With the classfile only containing classical descriptor, in term of opcodes we
need only to add to support few operations
- new on an anyfied class
- new on an anyfied array
- invocation of an anyfield method.
for all theses operations, the idea is to send the class data (method data) by
storing them on the stack and have a bytecode that describe them as class
data/method data.
We also need to way to get the method data inside the method on stack.
I propose to introduce two new opcodes, dataload and datastore,
- dataload is constructed with a concatenation of field descriptors as
parameter (or a method descriptor with no parens and return type) and takes all
values on stack and store them in a side channel.
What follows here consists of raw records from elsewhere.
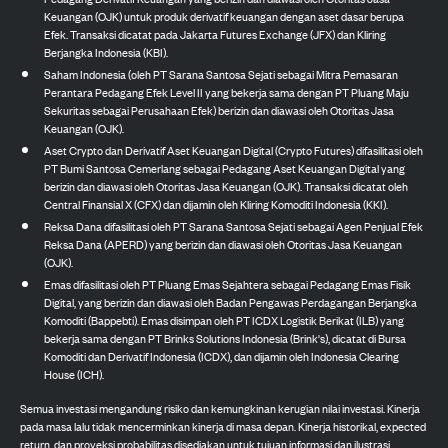
Keuangan (OJK) untuk produk derivatif keuangan dengan aset dasar berupa
Efek. Transaksi dicatat pada Jakarta Futures Exchange (JFX) dan Kliring
Berjangka Indonesia (KBI).
Saham Indonesia (oleh PT Sarana Santosa Sejati sebagai Mitra Pemasaran
Perantara Pedagang Efek Level II yang bekerja sama dengan PT Pluang Maju
Sekuritas sebagai Perusahaan Efek) berizin dan diawasi oleh Otoritas Jasa
Keuangan (OJK).
Aset Crypto dan Derivatif Aset Keuangan Digital (Crypto Futures) difasilitasi oleh
PT Bumi Santosa Cemerlang sebagai Pedagang Aset Keuangan Digital yang
berizin dan diawasi oleh Otoritas Jasa Keuangan (OJK). Transaksi dicatat oleh
Central Finansial X (CFX) dan dijamin oleh Kliring Komoditi Indonesia (KKI).
Reksa Dana difasilitasi oleh PT Sarana Santosa Sejati sebagai Agen Penjual Efek
Reksa Dana (APERD) yang berizin dan diawasi oleh Otoritas Jasa Keuangan
(OJK).
Emas difasilitasi oleh PT Pluang Emas Sejahtera sebagai Pedagang Emas Fisik
Digital, yang berizin dan diawasi oleh Badan Pengawas Perdagangan Berjangka
Komoditi (Bappebti). Emas disimpan oleh PT ICDX Logistik Berikat (ILB) yang
bekerja sama dengan PT Brinks Solutions Indonesia (Brink's), dicatat di Bursa
Komoditi dan Derivatif Indonesia (ICDX), dan dijamin oleh Indonesia Clearing
House (ICH).
Semua investasi mengandung risiko dan kemungkinan kerugian nilai investasi. Kinerja
pada masa lalu tidak mencerminkan kinerja di masa depan. Kinerja historikal, expected
return, dan proyeksi probabilitas disediakan untuk tujuan informasi dan ilustrasi.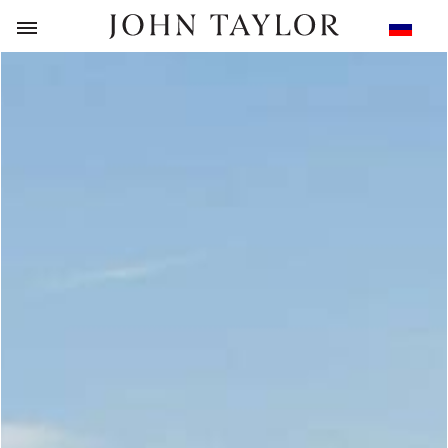
НАЗАД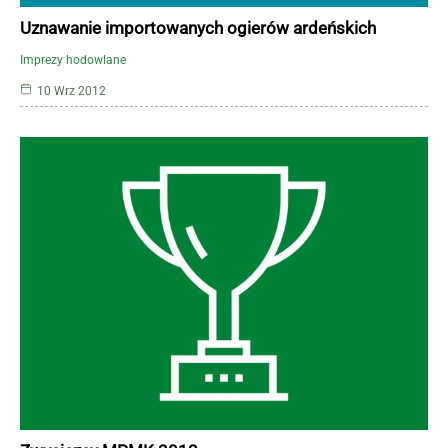
Uznawanie importowanych ogierów ardeńskich
Imprezy hodowlane
10 Wrz 2012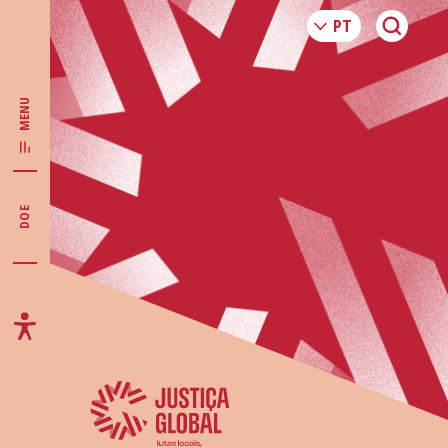
MENU
DOE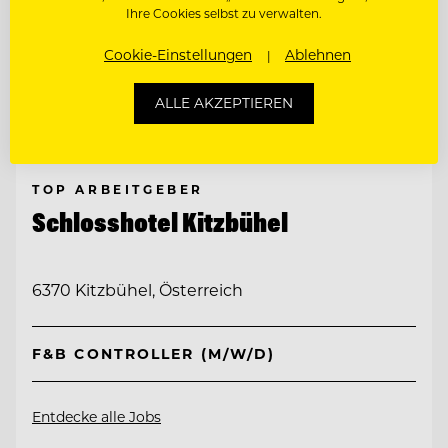
Ihre Cookies selbst zu verwalten.
Cookie-Einstellungen
Ablehnen
ALLE AKZEPTIEREN
TOP ARBEITGEBER
Schlosshotel Kitzbühel
6370 Kitzbühel, Österreich
F&B CONTROLLER (M/W/D)
Entdecke alle Jobs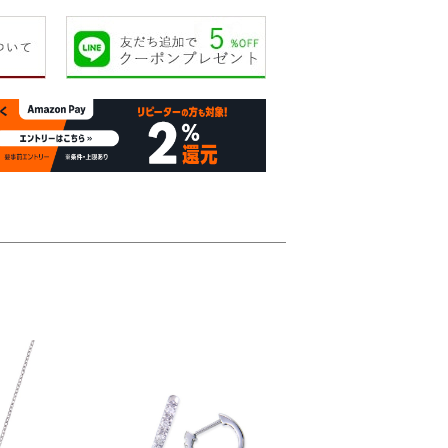
23,000円
24,000円
25,000円
25,00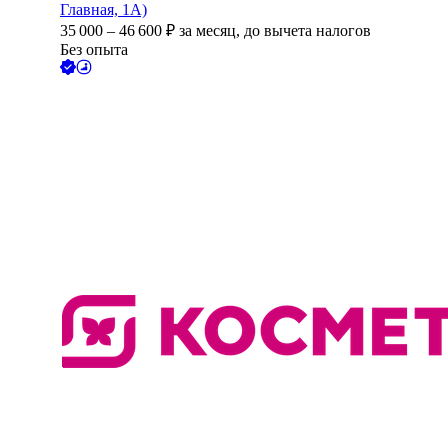
Главная, 1А)
35 000
–
46 600
₽
за месяц,
до вычета налогов
Без опыта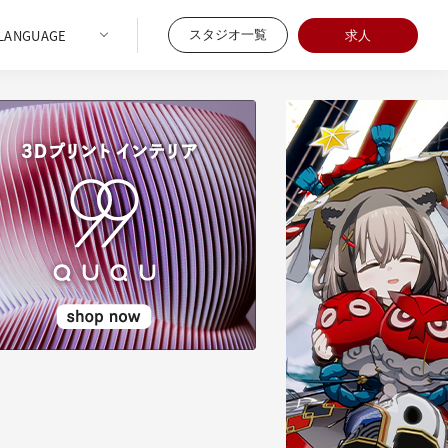
スタジオ一覧
求人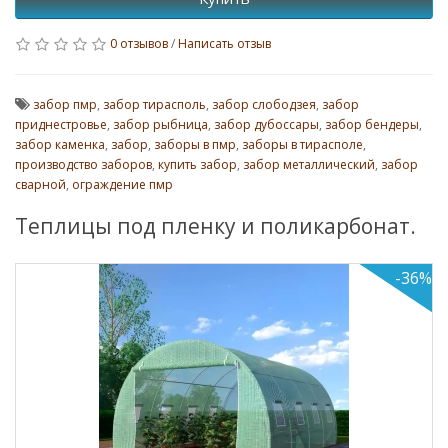
0 отзывов
/
Написать отзыв
забор пмр
,
забор тирасполь
,
забор слободзея
,
забор
приднестровье
,
забор рыбница
,
забор дубоссары
,
забор бендеры
,
забор каменка
,
забор
,
заборы в пмр
,
заборы в тирасполе
,
производство заборов
,
купить забор
,
забор металлический
,
забор
сварной
,
ограждение пмр
Теплицы под пленку и поликарбонат.
-36%
Успей к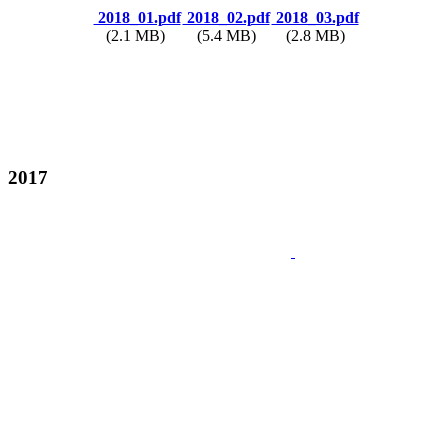
2018_01.pdf
2018_02.pdf
2018_03.pdf
(2.1 MB)
(5.4 MB)
(2.8 MB)
2017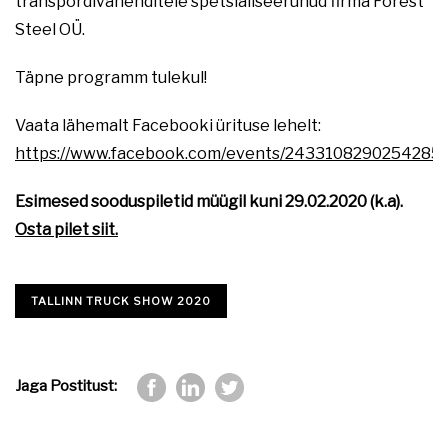
transpordivahenditele spetsialiseerunud firma Forest
Steel OÜ.
Täpne programm tulekul!
Vaata lähemalt Facebooki ürituse lehelt:
https://www.facebook.com/events/2433108290254285/
Esimesed sooduspiletid müügil kuni 29.02.2020 (k.a).
Osta pilet siit.
TALLINN TRUCK SHOW 2020
Jaga Postitust: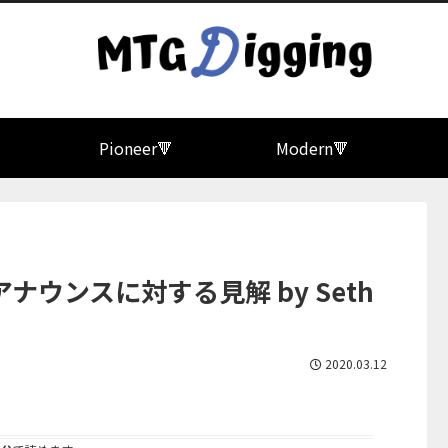

Pioneer🔻
Modern🔻
ウンスに対する見解 by Seth
2020.03.12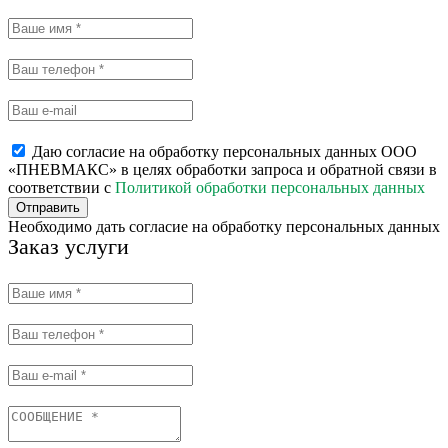
Даю согласие на обработку персональных данных ООО
«ПНЕВМАКС» в целях обработки запроса и обратной связи в
соответствии с
Политикой обработки персональных данных
Отправить
Необходимо дать согласие на обработку персональных данных
Заказ услуги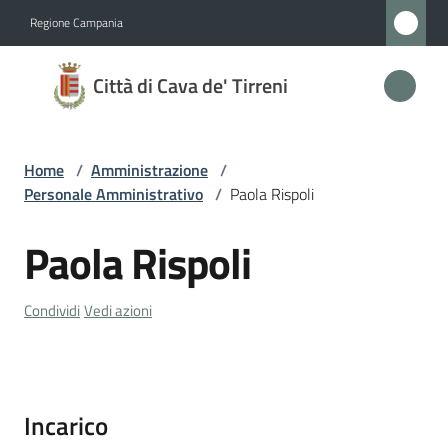
Vai al contenuto
Vai alla navigazione
Vai al footer
Regione Campania
Città
Città di Cava de' Tirreni
di
Cava
de'
Home
/
Amministrazione
/
Tirreni
Personale Amministrativo
/
Paola Rispoli
Paola Rispoli
Salta al contenuto
Amministrazione
Menu selezionato
Condividi
Vedi azioni
Novità
Servizi
Incarico
Vivere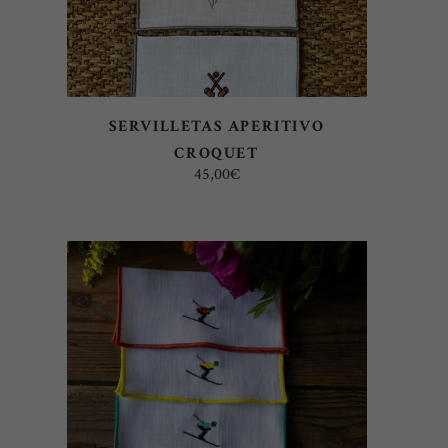
SERVILLETAS APERITIVO
CROQUET
45,00
€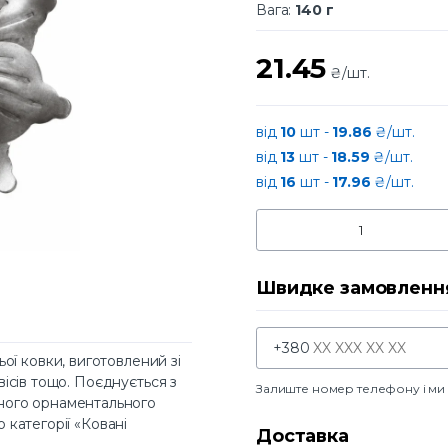
Вага:
140 г
21.45
₴/шт.
від
10
шт -
19.86
₴/шт.
від
13
шт -
18.59
₴/шт.
від
16
шт -
17.96
₴/шт.
Швидке замовленн
+380
ї ковки, виготовлений зі
авісів тощо. Поєднується з
Залиште номер телефону і м
ного орнаментального
о категорії «Ковані
Доставка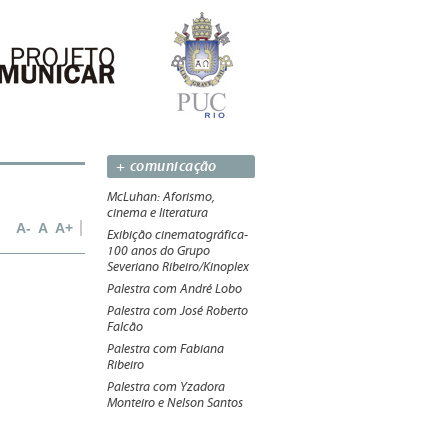
+ comunicação
McLuhan: Aforismo,
cinema e literatura
A-
A
A+
Exibição cinematográfica-
100 anos do Grupo
Severiano Ribeiro/Kinoplex
Palestra com André Lobo
Palestra com José Roberto
Falcão
Palestra com Fabiana
Ribeiro
Palestra com Yzadora
Monteiro e Nelson Santos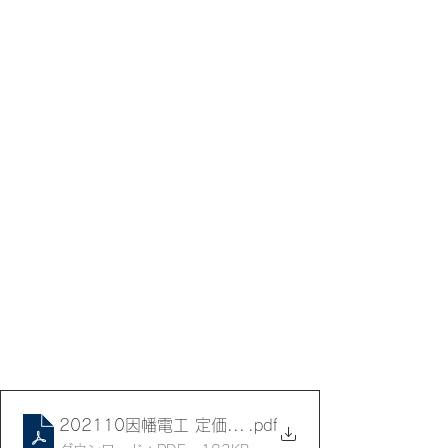
202110因幡電工 定価改定データ
.pdf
- datastore also takes a concatenation of field descriptors as parameter and
extract the data from the side channel to the stack.
dataload is used as prefix of anew, anewarray to pass the class data that will
be used to build the shadow class (if not already created)
dataload is used as prefix of all invoke* bytecode to pass the method data.
We also need a special reflection method in Thread, getMethodData() that
returns the method data associated to the current method as an array or null if
no method data was pass when the method was called.
Note that when invokedynamic is perfix by a dataload, the bootstrap method has
no access to the data, only the target of the callsite will see the method data.
To summarize, i propose to implement reified generics in the VM by introducing
the notion of shadow class, a class only available at runtime that has
associated class data and a user defined way to do fields and methods
specialization at runtime. The main advantages of the solution is that old
classes will not only be able to use anyfied generics but old code will be also
optimized by JITs as if it was a new code.
regards,
Rémi